So, in no particular order, here are 20 educational or entertaining items related to catfishing in Iowa:
1. The state-record blue catfish -- a 101-pound, 53-inch behemoth -- was caught in 2004 from the Missouri River south of Council Bluffs by Mike Rush of Bellevue, Neb. He is confident there are larger fish in that river. "I've seen 9/0 hooks straightened out like they were made of baling wire," he said. "After landing that 100-pounder, I'm convinced there are 120-pounders out there. The trick is going to be figuring out tackle that will handle and land one that big."
2. There are no blue catfish in Iowa's interior rivers. "There are blue cats in the Missouri and Mississippi rivers on our borders and maybe for a few miles up the mouths of tributaries, but there has never been a verified sighting of a blue cat very far inland in one of our interior rivers," said Marion Conover, the recently retired chief of fisheries for the Iowa Department of Natural Resources. "Guys catch a catfish that's so black that it has an almost bluish tint to it, and think they've caught a blue catfish. What they've got is a male channel cat in spawning colors. Our IDNR employees have sampled thousands and thousands of catfish from rivers all across the state and never seen a blue cat from an interior river."
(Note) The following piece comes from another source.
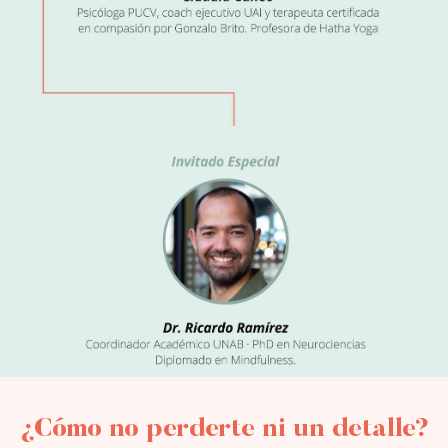
¿Cómo no perderte ni un detalle?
3. The state record for flathead catfish has been unofficially broken several times. An 81-pound, 52-inch flathead caught from Lake Ellis near Chariton by Joe Baze back in 1958 still stands as the official state record, though several anglers have unofficially topped that standard. In the late 1990s, an angler in Des Moines reportedly hauled into a local bait shop a flathead that tipped the scales at more than 90 pounds before he raced to release it back into the river. He never gave the surprised bait shop owner his name, didn't want any recognition and would only say he caught the fish from the Des Moines River, "above the 6th Avenue bridge."